YOUR TASK:
Below are entries. Reproduce exactly the lines between the line holding "AddType text/html s" and the line holding "2001-01-01 Galli, P;", inclusive, and only those.

BEGIN DATA EXCERPTS

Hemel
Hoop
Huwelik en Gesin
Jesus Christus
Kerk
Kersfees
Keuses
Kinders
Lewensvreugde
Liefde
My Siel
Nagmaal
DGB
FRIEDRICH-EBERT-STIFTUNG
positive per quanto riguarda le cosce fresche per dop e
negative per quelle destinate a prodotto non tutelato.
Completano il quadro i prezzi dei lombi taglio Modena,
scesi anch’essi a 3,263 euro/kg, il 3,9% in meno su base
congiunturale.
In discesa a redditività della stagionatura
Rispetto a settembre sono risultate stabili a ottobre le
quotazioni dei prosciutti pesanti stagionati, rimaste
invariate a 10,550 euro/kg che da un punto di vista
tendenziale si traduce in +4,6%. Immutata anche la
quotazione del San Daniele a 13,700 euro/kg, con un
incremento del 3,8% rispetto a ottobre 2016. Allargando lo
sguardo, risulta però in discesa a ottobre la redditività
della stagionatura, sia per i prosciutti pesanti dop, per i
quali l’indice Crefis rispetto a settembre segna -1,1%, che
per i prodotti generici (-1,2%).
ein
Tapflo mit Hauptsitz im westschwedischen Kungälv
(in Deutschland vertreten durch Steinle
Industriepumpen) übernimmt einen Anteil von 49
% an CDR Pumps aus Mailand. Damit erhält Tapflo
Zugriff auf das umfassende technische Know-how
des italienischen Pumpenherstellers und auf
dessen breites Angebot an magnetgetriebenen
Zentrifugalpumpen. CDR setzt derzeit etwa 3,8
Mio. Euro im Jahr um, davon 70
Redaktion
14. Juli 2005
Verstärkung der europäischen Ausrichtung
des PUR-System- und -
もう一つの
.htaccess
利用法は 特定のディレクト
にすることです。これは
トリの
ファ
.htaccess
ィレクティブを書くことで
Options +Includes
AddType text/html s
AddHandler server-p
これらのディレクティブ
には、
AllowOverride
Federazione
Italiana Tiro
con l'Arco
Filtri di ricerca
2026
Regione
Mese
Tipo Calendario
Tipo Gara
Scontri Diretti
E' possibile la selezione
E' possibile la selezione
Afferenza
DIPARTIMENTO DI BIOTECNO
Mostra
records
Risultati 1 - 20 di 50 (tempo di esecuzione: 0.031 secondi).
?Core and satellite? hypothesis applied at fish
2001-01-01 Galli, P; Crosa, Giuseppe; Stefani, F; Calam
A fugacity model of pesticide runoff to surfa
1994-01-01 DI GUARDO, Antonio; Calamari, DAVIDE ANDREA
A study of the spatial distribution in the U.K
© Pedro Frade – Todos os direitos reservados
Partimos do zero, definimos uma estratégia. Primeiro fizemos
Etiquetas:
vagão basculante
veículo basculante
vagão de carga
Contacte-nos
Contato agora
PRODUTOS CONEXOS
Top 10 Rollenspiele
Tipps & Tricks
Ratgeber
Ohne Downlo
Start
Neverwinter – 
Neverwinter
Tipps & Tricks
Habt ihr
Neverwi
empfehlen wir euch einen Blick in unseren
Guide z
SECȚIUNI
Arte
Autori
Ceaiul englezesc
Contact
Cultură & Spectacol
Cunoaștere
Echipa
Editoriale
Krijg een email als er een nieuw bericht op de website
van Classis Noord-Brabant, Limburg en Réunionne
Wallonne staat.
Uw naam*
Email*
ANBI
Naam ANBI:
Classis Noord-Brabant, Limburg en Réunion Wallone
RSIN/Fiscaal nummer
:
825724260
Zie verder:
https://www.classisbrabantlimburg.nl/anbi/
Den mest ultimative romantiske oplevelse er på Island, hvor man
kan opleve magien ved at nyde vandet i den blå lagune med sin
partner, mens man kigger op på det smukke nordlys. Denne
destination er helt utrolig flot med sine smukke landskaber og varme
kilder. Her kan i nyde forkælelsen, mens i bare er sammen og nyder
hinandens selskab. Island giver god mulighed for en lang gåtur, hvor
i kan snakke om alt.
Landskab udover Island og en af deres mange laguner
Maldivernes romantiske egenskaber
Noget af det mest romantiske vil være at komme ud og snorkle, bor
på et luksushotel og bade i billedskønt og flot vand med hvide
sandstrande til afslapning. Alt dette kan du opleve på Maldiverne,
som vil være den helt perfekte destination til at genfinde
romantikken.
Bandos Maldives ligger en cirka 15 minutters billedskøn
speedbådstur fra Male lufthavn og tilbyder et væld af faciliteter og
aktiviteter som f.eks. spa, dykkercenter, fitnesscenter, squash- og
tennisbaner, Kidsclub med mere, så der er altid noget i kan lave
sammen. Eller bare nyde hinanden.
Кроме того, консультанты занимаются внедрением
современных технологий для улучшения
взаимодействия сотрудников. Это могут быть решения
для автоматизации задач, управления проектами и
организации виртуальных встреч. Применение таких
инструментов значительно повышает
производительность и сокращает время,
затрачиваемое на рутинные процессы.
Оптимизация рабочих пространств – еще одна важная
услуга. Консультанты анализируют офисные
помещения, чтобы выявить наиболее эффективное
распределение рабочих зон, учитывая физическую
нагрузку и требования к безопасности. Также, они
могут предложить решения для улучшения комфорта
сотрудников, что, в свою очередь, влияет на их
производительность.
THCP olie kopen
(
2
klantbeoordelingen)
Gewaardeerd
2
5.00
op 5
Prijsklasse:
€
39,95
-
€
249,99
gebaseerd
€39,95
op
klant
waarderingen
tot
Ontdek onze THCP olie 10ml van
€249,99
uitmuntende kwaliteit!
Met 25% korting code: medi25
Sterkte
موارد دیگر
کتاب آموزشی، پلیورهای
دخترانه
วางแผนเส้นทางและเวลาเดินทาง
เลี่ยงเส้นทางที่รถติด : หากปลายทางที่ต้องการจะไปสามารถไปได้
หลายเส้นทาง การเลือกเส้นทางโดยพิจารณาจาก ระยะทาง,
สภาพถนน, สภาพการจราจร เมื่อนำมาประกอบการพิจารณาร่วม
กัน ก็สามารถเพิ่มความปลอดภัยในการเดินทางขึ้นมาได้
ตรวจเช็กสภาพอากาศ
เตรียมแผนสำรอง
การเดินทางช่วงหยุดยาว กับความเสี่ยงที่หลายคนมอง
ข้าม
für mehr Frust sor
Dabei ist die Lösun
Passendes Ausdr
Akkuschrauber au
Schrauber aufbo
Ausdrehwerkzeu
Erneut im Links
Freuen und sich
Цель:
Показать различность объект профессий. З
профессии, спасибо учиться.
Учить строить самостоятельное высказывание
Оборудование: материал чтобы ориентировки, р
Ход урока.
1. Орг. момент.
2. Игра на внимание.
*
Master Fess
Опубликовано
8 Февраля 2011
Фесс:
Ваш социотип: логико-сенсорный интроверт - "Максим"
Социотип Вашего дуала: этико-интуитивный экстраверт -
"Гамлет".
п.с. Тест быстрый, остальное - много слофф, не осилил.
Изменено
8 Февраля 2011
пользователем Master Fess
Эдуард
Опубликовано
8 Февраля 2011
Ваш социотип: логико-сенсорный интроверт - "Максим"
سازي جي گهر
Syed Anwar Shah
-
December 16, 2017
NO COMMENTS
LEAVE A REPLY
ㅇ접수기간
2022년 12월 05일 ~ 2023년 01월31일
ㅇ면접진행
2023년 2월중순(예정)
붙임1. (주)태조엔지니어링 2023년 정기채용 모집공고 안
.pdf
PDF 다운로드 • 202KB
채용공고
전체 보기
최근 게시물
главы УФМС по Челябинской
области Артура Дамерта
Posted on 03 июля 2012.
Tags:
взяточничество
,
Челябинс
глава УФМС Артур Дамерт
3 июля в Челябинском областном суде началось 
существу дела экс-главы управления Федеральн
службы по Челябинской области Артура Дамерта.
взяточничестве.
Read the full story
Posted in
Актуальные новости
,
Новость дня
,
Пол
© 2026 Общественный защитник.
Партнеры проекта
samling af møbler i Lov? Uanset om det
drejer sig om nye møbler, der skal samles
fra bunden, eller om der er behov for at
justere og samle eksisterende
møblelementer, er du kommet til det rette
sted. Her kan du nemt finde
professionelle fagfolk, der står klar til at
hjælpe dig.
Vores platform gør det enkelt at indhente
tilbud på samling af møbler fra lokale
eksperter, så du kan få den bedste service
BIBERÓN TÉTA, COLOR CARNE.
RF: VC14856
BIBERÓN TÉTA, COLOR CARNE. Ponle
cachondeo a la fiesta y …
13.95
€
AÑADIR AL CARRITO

END DATA EXCERPTS

WRITTEN REPLY:
AddType text/html s
AddHandler server-p
これらのディレクティブ
には、
AllowOverride
Federazione
Italiana Tiro
con l'Arco
Filtri di ricerca
2026
Regione
Mese
Tipo Calendario
Tipo Gara
Scontri Diretti
E' possibile la selezione
E' possibile la selezione
Afferenza
DIPARTIMENTO DI BIOTECNO
Mostra
records
Risultati 1 - 20 di 50 (tempo di esecuzione: 0.031 secondi).
?Core and satellite? hypothesis applied at fish
2001-01-01 Galli, P; Crosa, Giuseppe; Stefani, F; Calam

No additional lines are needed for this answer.